Quite some time ago, I pulled out the passages I wanted to use for the teaser series and set them up in a separate file. That way I didn't need to hunt around for something every week and there was no risk of messing with the master file by accident. But that means that for the last few months I've been setting up the teasers while looking at snippets of text in isolation. This past Saturday, I did the review of the final page proofs, which is as close as I've come so far to reading the final novel straight through. (Not quite the same, since I had to keep my awareness on things like formatting and punctuation, rather than reading immersively.) So it's all fresh in my mind at the moment in that way where I simultaneously know how much more there is to go and yet feeling like the story is rushing straight to the finish. I hope other readers feel the same way!
Celeste--like Margerit--takes a fairly mechanistic approach to charms and mysteries. It's inevitable, I think, when you have that rare talent for being able to visualize the process of magic. But in Floodtide, rather than contrasting with a more spiritually-oriented relationship to mysteries, Celeste is contrasted with Roz's matter of fact acceptance of charms as just "something you do because you don't want to think about what might happen if you didn't do them." That makes it a little more pointed on the occasions when Celeste experiences undeniable encounters with the more numinous side of magic. Like when she comes back from participating in the tutela of Saint Mauriz and shares with Roz that the saint spoke to her during the ceremony. Or--on a more practical side--when an essential component for her experiments in charms against river fever turns out not to be used up after all.
* * *
“It’s Liv,” I stammered, not sure how to start. “They’ve got fever and I said I’d do what I can.”
Celeste was right behind her and I added quickly, “Just what you can give me to take. Anything that doesn’t need a charm-wife. I didn’t promise her anything except that I’d come.”
“What have you done, Rozild!” Mefro Dominique said, but not like it was a question.

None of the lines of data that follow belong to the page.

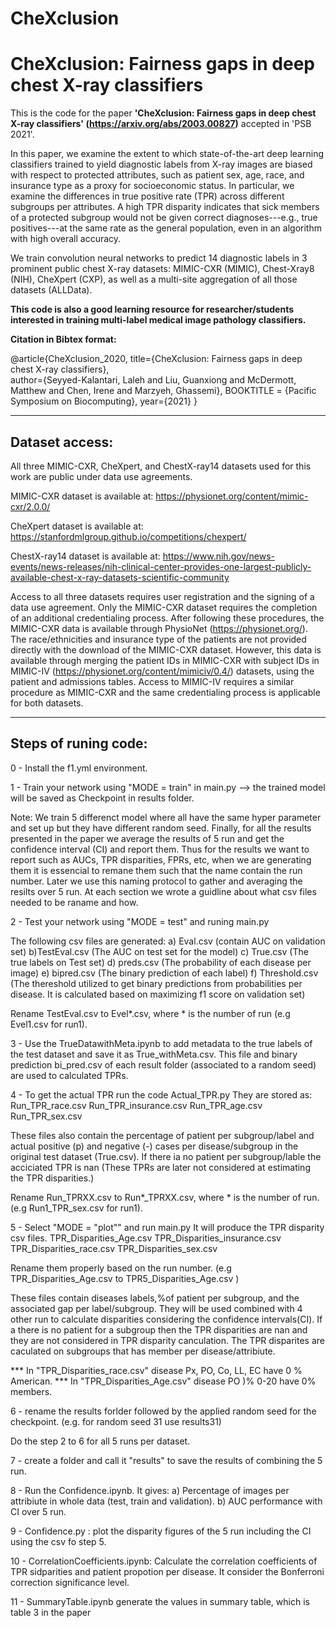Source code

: # CheXclusion
# CheXclusion: Fairness gaps in deep chest X-ray classifiers

This is the code for the paper **'CheXclusion: Fairness gaps in deep chest X-ray classifiers' (https://arxiv.org/abs/2003.00827)** accepted in 'PSB 2021'.

In this paper, we examine the extent to which state-of-the-art deep learning classifiers trained to yield diagnostic labels from X-ray images are biased with respect to protected attributes, such as patient sex, age, race, and insurance type as a proxy for socioeconomic status. In particular, we examine the differences in true positive rate (TPR) across different subgroups per attributes. A high TPR disparity indicates that sick members of a protected subgroup would not be given correct diagnoses---e.g., true positives---at the same rate as the general population, even in an algorithm with high overall accuracy. 

We train convolution neural networks to predict 14 diagnostic labels in 3 prominent public chest X-ray datasets: MIMIC-CXR (MIMIC), Chest-Xray8 (NIH), CheXpert (CXP), as well as a multi-site aggregation of all those datasets (ALLData). 

**This code is also a good learning resource for researcher/students interested in training multi-label medical image pathology classifiers.** 

**Citation in Bibtex format:**

@article{CheXclusion_2020,
  title={CheXclusion: Fairness gaps in deep chest X-ray classifiers},  
  author={Seyyed-Kalantari, Laleh and Liu, Guanxiong and McDermott, Matthew and Chen, Irene and Marzyeh, Ghassemi},
  BOOKTITLE = {Pacific Symposium on Biocomputing},
  year={2021}
}

----------------------------------------------------------------------------------------------------------------------------
## Dataset access:
All three MIMIC-CXR, CheXpert, and ChestX-ray14 datasets used for this work are public under data use agreements. 

MIMIC-CXR dataset is available at: https://physionet.org/content/mimic-cxr/2.0.0/

CheXpert dataset is available at: https://stanfordmlgroup.github.io/competitions/chexpert/

ChestX-ray14 dataset is available at: https://www.nih.gov/news-events/news-releases/nih-clinical-center-provides-one-largest-publicly-available-chest-x-ray-datasets-scientific-community

Access to all three datasets requires user registration and the signing of a data use agreement. Only the MIMIC-CXR dataset requires the completion of an additional credentialing process. After following these procedures, the MIMIC-CXR data is available through PhysioNet (https://physionet.org/). The race/ethnicities and insurance type of the patients are not provided directly with the download of the MIMIC-CXR dataset. However, this data is available through merging the patient IDs in MIMIC-CXR with subject IDs in MIMIC-IV (https://physionet.org/content/mimiciv/0.4/) datasets, using the patient and admissions tables. Access to MIMIC-IV requires a similar procedure as MIMIC-CXR and the same credentialing process is applicable for both datasets. 


----------------------------------------------------------------------------------------------------------------------------
## Steps of runing code:
0 - Install the f1.yml environment. 

1 - Train your network using "MODE = train" in main.py --> the trained model will be saved as Checkpoint in results folder.

Note: We train 5 differenct model where all have the same hyper parameter and set up but they have different random seed. Finally, for all the results presented in the paper we average the results of 5 run and get the confidence interval (CI) and report them. Thus for the results we want to report such as AUCs, TPR disparities, FPRs, etc, when we are generating them it is essencial to remane them such that the name contain the run number. Later we use this naming protocol to gather and averaging the resilts over 5 run. At each section we wrote a guidline about what csv files needed to be raname and how.

2 - Test your network using "MODE = test" and runing main.py

The following csv files are generated: a) Eval.csv (contain AUC on validation set)  b)TestEval.csv (The AUC on test set for the model) c) True.csv (The true labels on Test set) d) preds.csv (The probability of each disease per image)  e) bipred.csv (The binary prediction of each label) f) Threshold.csv (The thereshold utilized to get binary predictions from probabilities per disease. It is calculated based on maximizing f1 score on validation set)

Rename TestEval.csv to Evel*.csv, where * is the number of run (e.g Evel1.csv for run1).

3 - Use the TrueDatawithMeta.ipynb to add metadata to the true labels of the test dataset and save it as True_withMeta.csv. This file and binary prediction bi_pred.csv of each result folder (associated to a random seed) are used to calculated TPRs.

4 - To get the actual TPR run the code Actual_TPR.py They are stored as: Run_TPR_race.csv Run_TPR_insurance.csv Run_TPR_age.csv Run_TPR_sex.csv

These files also contain the percentage of patient per subgroup/label and actual positive (p) and negative (-) cases per disease/subgroup in the original test dataset (True.csv). If there ia no patient per subgroup/lable the acciciated TPR is nan (These TPRs are later not considered at estimating the TPR disparities.)

Rename Run_TPRXX.csv to Run*_TPRXX.csv, where * is the number of run.(e.g Run1_TPR_sex.csv for run1).

5 - Select "MODE = "plot"" and run main.py It will produce the TPR disparity csv files.
TPR_Disparities_Age.csv TPR_Disparities_insurance.csv TPR_Disparities_race.csv TPR_Disparities_sex.csv

Rename them properly based on the run number. (e.g TPR_Disparities_Age.csv to TPR5_Disparities_Age.csv )

These files contain diseases labels,%of patient per subgroup, and the associated gap per label/subgroup. They will be used combined with 4 other run to calculate disparities considering the confidence intervals(CI). If a there is no patient for a subgroup then the TPR disparities are nan and they are not considered in TPR disparity canculation. The TPR disparites are caculated on subgroups that has member per disease/attribiute.

*** In "TPR_Disparities_race.csv" disease Px, PO, Co, LL, EC have 0 % American. *** In "TPR_Disparities_Age.csv" disease PO )% 0-20 have 0% members.

6 - rename the results forlder followed by the applied random seed for the checkpoint. (e.g. for random seed 31 use results31)

Do the step 2 to 6 for all 5 runs per dataset.

7 - create a folder and call it "results" to save the results of combining the 5 run.

8 - Run the Confidence.ipynb. It gives: a) Percentage of images per attribiute in whole data (test, train and validation). b) AUC performance with CI over 5 run.

9 - Confidence.py : plot the disparity figures of the 5 run including the CI using the csv fo step 5.

10 - CorrelationCoefficients.ipynb: Calculate the correlation coefficients of TPR sidparities and patient propotion per disease. It consider the Bonferroni correction significance level.

11 - SummaryTable.ipynb generate the values in summary table, which is table 3 in the paper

“Come on up,” Celeste said.
I took off my muddy shoes to go upstairs, where her erteskir was packed tightly between the bolts of fabric and work baskets, and watched as she sorted through all the compartments and drawers of her chest of charm-work.

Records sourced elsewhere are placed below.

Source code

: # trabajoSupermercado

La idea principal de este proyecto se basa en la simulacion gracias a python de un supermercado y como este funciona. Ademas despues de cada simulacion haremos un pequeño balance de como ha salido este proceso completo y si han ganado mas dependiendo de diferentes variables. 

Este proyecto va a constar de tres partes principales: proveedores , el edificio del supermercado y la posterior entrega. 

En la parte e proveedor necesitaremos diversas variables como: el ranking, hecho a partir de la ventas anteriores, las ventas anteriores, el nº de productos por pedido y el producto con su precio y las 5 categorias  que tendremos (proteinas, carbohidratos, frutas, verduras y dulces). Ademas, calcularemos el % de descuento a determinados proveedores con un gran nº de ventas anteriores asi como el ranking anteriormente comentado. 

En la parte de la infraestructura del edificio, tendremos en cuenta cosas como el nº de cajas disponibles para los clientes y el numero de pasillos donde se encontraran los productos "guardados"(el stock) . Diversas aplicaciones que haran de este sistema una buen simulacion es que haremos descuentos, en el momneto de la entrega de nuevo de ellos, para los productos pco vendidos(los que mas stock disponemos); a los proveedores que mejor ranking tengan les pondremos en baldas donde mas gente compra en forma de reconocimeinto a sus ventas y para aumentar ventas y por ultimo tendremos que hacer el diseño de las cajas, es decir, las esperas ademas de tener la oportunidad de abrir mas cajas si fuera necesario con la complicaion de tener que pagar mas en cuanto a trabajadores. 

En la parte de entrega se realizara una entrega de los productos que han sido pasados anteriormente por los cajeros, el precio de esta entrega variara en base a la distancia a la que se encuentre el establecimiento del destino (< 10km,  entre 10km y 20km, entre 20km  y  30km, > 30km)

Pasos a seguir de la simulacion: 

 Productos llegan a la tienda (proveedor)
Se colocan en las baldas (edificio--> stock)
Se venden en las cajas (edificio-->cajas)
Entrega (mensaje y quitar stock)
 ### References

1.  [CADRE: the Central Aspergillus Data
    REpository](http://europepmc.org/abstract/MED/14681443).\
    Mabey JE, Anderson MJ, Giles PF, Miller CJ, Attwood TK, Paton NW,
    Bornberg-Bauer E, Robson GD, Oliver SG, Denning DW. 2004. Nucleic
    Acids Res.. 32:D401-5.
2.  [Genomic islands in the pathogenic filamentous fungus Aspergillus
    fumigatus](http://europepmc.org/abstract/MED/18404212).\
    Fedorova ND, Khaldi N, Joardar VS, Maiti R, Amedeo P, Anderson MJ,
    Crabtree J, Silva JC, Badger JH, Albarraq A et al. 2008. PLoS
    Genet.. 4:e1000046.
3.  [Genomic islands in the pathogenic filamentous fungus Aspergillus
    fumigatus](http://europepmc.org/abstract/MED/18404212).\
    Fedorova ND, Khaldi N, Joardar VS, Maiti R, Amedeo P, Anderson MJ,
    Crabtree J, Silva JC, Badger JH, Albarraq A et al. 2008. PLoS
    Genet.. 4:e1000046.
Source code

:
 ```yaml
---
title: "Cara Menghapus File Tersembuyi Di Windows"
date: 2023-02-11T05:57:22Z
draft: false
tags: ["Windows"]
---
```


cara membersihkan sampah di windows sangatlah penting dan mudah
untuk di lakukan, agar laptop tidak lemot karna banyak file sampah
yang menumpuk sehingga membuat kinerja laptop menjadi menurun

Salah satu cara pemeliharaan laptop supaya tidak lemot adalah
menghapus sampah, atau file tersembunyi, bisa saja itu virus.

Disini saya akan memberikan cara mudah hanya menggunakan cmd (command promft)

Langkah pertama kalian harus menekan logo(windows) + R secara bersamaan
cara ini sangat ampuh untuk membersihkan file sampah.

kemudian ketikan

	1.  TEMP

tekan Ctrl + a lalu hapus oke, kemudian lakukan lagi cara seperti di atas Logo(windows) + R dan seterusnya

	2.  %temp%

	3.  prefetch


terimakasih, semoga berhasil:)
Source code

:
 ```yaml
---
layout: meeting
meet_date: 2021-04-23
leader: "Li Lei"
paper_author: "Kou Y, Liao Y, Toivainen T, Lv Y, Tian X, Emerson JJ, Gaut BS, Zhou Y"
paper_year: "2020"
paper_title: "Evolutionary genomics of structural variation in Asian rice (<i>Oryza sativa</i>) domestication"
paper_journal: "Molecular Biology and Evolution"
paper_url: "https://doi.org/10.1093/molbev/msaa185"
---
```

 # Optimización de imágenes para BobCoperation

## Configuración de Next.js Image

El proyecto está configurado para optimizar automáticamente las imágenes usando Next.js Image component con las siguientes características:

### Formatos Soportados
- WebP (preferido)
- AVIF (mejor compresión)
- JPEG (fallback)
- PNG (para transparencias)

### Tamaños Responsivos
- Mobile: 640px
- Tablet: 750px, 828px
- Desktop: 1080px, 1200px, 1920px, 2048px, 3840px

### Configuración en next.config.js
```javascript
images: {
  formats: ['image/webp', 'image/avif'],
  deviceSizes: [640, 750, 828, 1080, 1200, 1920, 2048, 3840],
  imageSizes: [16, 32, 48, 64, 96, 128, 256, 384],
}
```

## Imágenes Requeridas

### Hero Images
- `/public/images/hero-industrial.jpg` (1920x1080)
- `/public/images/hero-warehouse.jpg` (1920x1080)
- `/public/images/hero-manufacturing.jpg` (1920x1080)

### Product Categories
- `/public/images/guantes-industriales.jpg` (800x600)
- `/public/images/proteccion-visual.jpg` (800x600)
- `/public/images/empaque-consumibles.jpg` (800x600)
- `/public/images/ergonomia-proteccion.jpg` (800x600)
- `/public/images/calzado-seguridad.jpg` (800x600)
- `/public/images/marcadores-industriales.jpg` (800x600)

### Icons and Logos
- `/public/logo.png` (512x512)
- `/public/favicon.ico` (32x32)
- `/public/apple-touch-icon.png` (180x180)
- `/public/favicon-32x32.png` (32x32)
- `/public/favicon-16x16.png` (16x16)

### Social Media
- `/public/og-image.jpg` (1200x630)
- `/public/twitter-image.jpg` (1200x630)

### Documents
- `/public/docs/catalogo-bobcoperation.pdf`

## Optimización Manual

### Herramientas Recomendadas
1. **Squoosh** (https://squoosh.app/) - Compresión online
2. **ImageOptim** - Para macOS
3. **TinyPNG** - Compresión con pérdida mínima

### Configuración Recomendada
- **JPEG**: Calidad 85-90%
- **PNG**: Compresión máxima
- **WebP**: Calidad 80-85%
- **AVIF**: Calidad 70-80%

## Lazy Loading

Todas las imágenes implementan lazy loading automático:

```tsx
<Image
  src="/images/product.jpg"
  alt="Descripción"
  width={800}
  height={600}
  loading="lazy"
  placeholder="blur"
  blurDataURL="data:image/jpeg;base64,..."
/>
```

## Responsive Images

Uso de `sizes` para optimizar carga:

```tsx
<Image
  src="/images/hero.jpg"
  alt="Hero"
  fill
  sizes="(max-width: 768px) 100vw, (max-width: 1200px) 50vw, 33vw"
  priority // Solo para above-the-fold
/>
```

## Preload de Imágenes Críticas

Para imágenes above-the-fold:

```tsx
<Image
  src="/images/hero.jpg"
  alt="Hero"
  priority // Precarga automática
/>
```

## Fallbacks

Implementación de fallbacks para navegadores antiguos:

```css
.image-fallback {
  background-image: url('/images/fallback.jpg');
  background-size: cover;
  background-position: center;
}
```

“This will help for heat in the blood,” she said, putting a candle wrapped in a strip of cloth into a basket. You remember how we used it trying to build the fever charm? Tie it around the neck then light the candle.” She gave me two sealed packets. “These herbs will help even without charms. Tell them to make a tea with it. And—”
Celeste gave a gasp and lifted a small stoppered bottle out of the very bottom of the chest.

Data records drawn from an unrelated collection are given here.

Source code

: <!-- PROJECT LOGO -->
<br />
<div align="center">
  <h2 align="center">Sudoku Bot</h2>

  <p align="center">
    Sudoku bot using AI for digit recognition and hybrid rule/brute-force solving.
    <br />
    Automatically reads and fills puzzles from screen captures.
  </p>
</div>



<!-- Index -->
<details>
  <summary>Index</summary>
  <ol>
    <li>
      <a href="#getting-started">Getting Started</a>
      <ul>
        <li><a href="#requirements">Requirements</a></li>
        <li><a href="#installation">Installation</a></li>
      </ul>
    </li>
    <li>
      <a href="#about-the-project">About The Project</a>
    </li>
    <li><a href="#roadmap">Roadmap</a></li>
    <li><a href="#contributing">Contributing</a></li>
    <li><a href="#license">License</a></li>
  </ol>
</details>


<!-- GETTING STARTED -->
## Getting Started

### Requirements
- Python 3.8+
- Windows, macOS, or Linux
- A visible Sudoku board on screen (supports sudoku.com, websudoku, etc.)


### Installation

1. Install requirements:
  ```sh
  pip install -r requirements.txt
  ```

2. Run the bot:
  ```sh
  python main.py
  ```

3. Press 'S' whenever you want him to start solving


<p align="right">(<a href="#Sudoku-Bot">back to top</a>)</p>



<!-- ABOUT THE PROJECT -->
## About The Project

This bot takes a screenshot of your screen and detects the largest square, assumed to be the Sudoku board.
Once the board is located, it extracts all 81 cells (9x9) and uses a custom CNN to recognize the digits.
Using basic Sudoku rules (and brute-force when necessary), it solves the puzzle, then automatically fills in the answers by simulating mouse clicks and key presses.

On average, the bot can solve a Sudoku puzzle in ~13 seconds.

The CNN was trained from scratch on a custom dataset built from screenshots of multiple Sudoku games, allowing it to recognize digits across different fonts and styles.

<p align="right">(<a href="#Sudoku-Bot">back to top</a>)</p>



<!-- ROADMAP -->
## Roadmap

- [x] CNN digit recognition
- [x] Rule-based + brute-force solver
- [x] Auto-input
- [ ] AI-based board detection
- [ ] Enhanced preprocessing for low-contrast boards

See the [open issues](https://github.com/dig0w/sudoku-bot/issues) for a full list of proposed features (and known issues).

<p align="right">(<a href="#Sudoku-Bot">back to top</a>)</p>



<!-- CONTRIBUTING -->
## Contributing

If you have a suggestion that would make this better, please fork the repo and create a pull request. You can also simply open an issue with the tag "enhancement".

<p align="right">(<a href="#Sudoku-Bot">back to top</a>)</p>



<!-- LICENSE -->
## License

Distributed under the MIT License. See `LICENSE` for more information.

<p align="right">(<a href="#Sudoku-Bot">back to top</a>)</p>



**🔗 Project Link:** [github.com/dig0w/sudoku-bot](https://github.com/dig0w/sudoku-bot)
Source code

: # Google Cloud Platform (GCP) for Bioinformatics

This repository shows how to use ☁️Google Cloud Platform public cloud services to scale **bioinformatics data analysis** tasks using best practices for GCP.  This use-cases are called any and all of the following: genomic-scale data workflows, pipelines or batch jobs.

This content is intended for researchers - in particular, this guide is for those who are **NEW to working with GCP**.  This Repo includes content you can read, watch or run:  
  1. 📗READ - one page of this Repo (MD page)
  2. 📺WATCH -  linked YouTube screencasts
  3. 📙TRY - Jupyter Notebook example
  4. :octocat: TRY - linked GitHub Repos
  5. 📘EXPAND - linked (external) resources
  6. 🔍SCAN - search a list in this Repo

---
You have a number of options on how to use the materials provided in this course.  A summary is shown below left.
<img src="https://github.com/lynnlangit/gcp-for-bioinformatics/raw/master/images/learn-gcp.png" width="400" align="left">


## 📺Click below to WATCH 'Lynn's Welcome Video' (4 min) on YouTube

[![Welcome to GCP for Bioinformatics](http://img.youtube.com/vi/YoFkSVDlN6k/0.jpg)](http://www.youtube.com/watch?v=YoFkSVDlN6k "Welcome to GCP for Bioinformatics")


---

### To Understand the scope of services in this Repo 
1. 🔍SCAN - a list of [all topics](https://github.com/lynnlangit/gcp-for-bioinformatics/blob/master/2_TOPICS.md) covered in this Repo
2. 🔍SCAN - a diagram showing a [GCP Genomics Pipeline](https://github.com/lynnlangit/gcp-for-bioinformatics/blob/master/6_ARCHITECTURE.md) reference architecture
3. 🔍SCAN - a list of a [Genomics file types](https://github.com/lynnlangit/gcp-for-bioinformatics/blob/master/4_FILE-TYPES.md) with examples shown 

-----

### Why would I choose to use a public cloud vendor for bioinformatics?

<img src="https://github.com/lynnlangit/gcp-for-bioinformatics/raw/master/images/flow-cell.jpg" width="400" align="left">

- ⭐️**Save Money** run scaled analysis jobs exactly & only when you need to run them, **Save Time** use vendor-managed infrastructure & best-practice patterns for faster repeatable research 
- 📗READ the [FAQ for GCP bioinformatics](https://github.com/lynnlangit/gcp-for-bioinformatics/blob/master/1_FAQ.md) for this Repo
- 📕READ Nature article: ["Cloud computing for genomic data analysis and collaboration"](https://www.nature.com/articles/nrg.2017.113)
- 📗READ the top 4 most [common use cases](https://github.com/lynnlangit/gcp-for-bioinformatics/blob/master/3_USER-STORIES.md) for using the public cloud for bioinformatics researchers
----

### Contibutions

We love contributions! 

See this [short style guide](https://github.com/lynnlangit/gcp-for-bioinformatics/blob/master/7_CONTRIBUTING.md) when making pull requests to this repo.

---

“It was all gone. I used it all up. I swear to God I looked and looked.”
It was some of the water from Saint Rota’s well. One bottle overlooked when she’d been sharing the blessing charm around at the beginning of the flood. Celeste closed her eyes and held it tight, moving her lips like she was praying silently.
“Roz, it’s a sign. I’m meant to try one more time.”
I wanted to protest. But I remembered Liv crying. And if Saint Mauriz had told her to go, who was I to say no?